Written task: Each record must come back unchanged in your answer, stripped of its images.

[Version comparison data]
::::
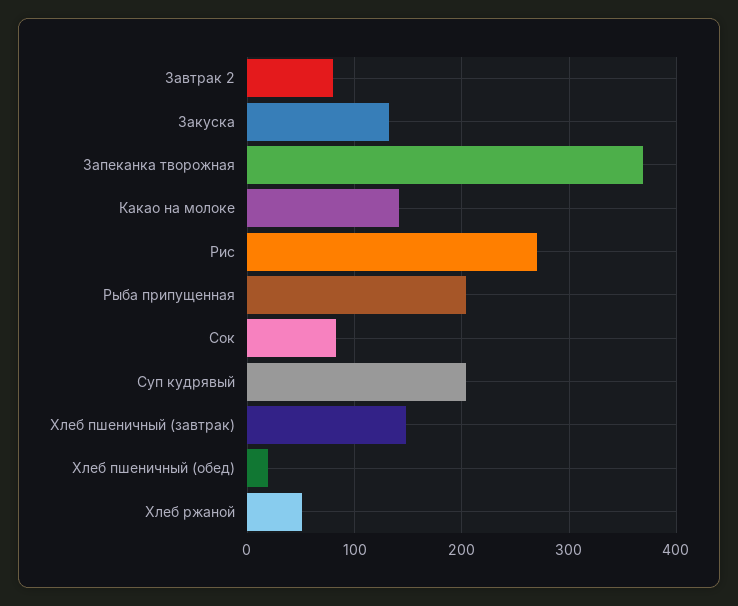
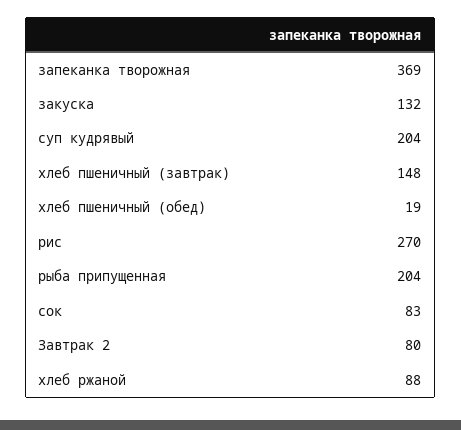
  {
    "Завтрак 2": 80,
    "Закуска": 132,
    "Запеканка творожная": 369,
-   "Какао на молоке": 140,
    "Рис": 270,
    "Рыба припущенная": 204,
    "Сок": 83,
    "Суп кудрявый": 204,
    "Хлеб пшеничный (завтрак)": 148,
    "Хлеб пшеничный (обед)": 19,
-   "Хлеб ржаной": 50
+   "Хлеб ржаной": 88
  }

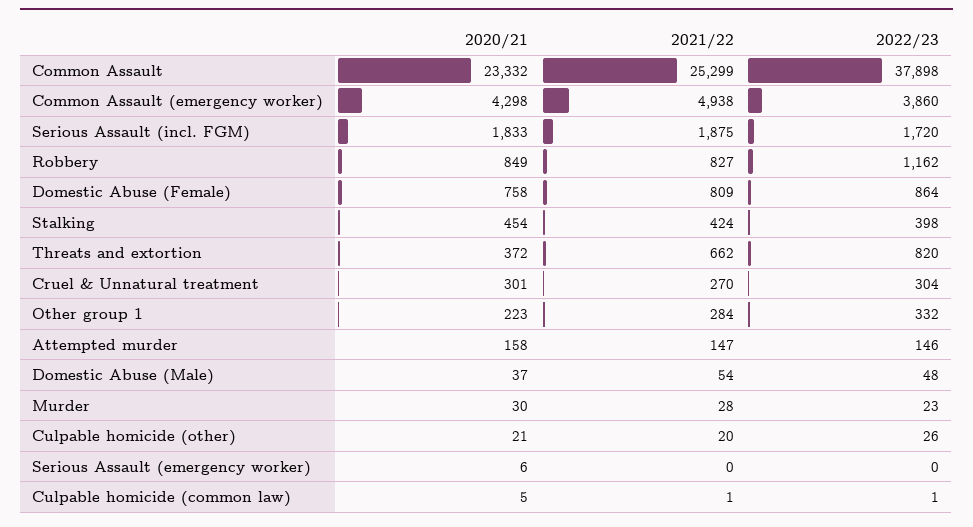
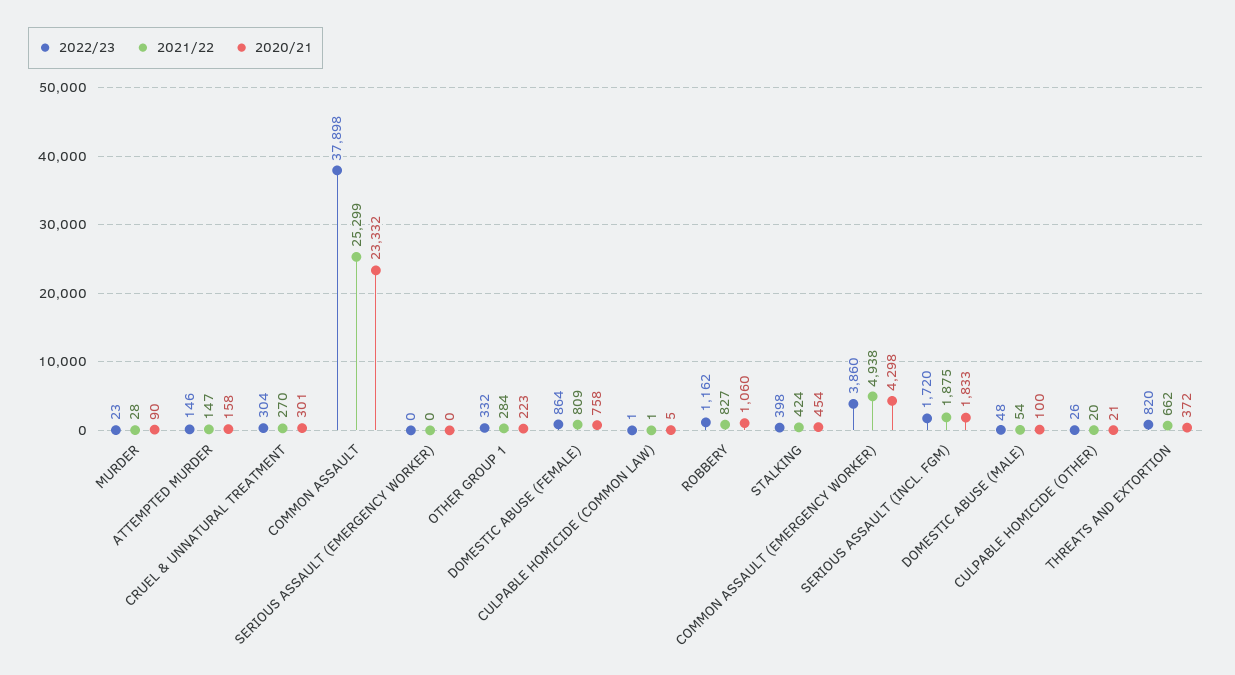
  {
    "2020/21": {
      "Common Assault": 23332,
      "Common Assault (emergency worker)": 4298,
      "Serious Assault (incl. FGM)": 1833,
-     "Robbery": 849,
+     "Robbery": 1060,
      "Domestic Abuse (Female)": 758,
      "Stalking": 454,
      "Threats and extortion": 372,
      "Cruel & Unnatural treatment": 301,
      "Other group 1": 223,
      "Attempted murder": 158,
-     "Domestic Abuse (Male)": 37,
+     "Domestic Abuse (Male)": 100,
-     "Murder": 30,
+     "Murder": 90,
      "Culpable homicide (other)": 21,
-     "Serious Assault (emergency worker)": 6,
+     "Serious Assault (emergency worker)": 0,
      "Culpable homicide (common law)": 5
    },
    "2021/22": {
      "Common Assault": 25299,
      "Common Assault (emergency worker)": 4938,
      "Serious Assault (incl. FGM)": 1875,
      "Robbery": 827,
      "Domestic Abuse (Female)": 809,
      "Stalking": 424,
      "Threats and extortion": 662,
      "Cruel & Unnatural treatment": 270,
      "Other group 1": 284,
      "Attempted murder": 147,
      "Domestic Abuse (Male)": 54,
      "Murder": 28,
      "Culpable homicide (other)": 20,
      "Serious Assault (emergency worker)": 0,
      "Culpable homicide (common law)": 1
    },
    "2022/23": {
      "Common Assault": 37898,
      "Common Assault (emergency worker)": 3860,
      "Serious Assault (incl. FGM)": 1720,
      "Robbery": 1162,
      "Domestic Abuse (Female)": 864,
      "Stalking": 398,
      "Threats and extortion": 820,
      "Cruel & Unnatural treatment": 304,
      "Other group 1": 332,
      "Attempted murder": 146,
      "Domestic Abuse (Male)": 48,
      "Murder": 23,
      "Culpable homicide (other)": 26,
      "Serious Assault (emergency worker)": 0,
      "Culpable homicide (common law)": 1
    }
  }

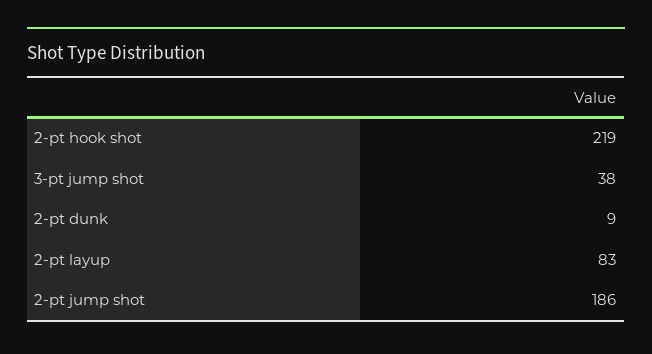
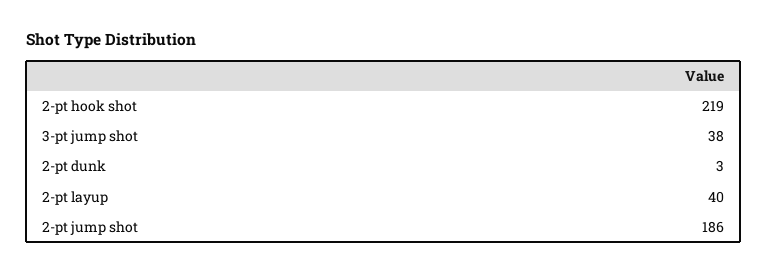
  {
    "2-pt hook shot": 219,
    "3-pt jump shot": 38,
-   "2-pt dunk": 9,
+   "2-pt dunk": 3,
-   "2-pt layup": 83,
+   "2-pt layup": 40,
    "2-pt jump shot": 186
  }

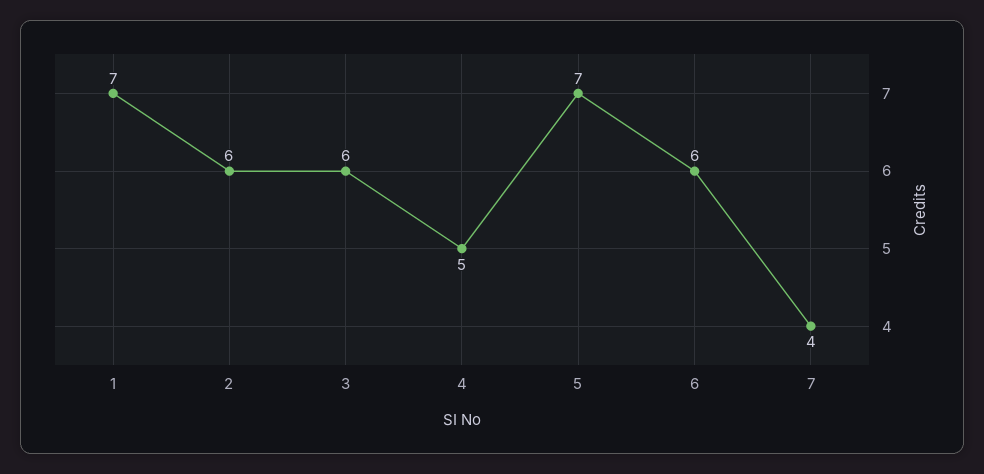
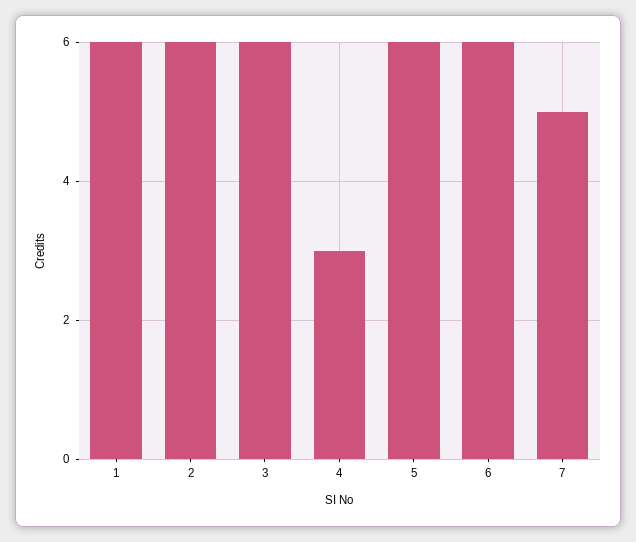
  {
-   "1": 7,
+   "1": 6,
    "2": 6,
    "3": 6,
-   "4": 5,
+   "4": 3,
-   "5": 7,
+   "5": 6,
    "6": 6,
-   "7": 4
+   "7": 5
  }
::::
Task output:
  {
    "Завтрак 2": 80,
    "Закуска": 132,
    "Запеканка творожная": 369,
-   "Какао на молоке": 140,
    "Рис": 270,
    "Рыба припущенная": 204,
    "Сок": 83,
    "Суп кудрявый": 204,
    "Хлеб пшеничный (завтрак)": 148,
    "Хлеб пшеничный (обед)": 19,
-   "Хлеб ржаной": 50
+   "Хлеб ржаной": 88
  }

  {
    "2020/21": {
      "Common Assault": 23332,
      "Common Assault (emergency worker)": 4298,
      "Serious Assault (incl. FGM)": 1833,
-     "Robbery": 849,
+     "Robbery": 1060,
      "Domestic Abuse (Female)": 758,
      "Stalking": 454,
      "Threats and extortion": 372,
      "Cruel & Unnatural treatment": 301,
      "Other group 1": 223,
      "Attempted murder": 158,
-     "Domestic Abuse (Male)": 37,
+     "Domestic Abuse (Male)": 100,
-     "Murder": 30,
+     "Murder": 90,
      "Culpable homicide (other)": 21,
-     "Serious Assault (emergency worker)": 6,
+     "Serious Assault (emergency worker)": 0,
      "Culpable homicide (common law)": 5
    },
    "2021/22": {
      "Common Assault": 25299,
      "Common Assault (emergency worker)": 4938,
      "Serious Assault (incl. FGM)": 1875,
      "Robbery": 827,
      "Domestic Abuse (Female)": 809,
      "Stalking": 424,
      "Threats and extortion": 662,
      "Cruel & Unnatural treatment": 270,
      "Other group 1": 284,
      "Attempted murder": 147,
      "Domestic Abuse (Male)": 54,
      "Murder": 28,
      "Culpable homicide (other)": 20,
      "Serious Assault (emergency worker)": 0,
      "Culpable homicide (common law)": 1
    },
    "2022/23": {
      "Common Assault": 37898,
      "Common Assault (emergency worker)": 3860,
      "Serious Assault (incl. FGM)": 1720,
      "Robbery": 1162,
      "Domestic Abuse (Female)": 864,
      "Stalking": 398,
      "Threats and extortion": 820,
      "Cruel & Unnatural treatment": 304,
      "Other group 1": 332,
      "Attempted murder": 146,
      "Domestic Abuse (Male)": 48,
      "Murder": 23,
      "Culpable homicide (other)": 26,
      "Serious Assault (emergency worker)": 0,
      "Culpable homicide (common law)": 1
    }
  }

  {
    "2-pt hook shot": 219,
    "3-pt jump shot": 38,
-   "2-pt dunk": 9,
+   "2-pt dunk": 3,
-   "2-pt layup": 83,
+   "2-pt layup": 40,
    "2-pt jump shot": 186
  }

  {
-   "1": 7,
+   "1": 6,
    "2": 6,
    "3": 6,
-   "4": 5,
+   "4": 3,
-   "5": 7,
+   "5": 6,
    "6": 6,
-   "7": 4
+   "7": 5
  }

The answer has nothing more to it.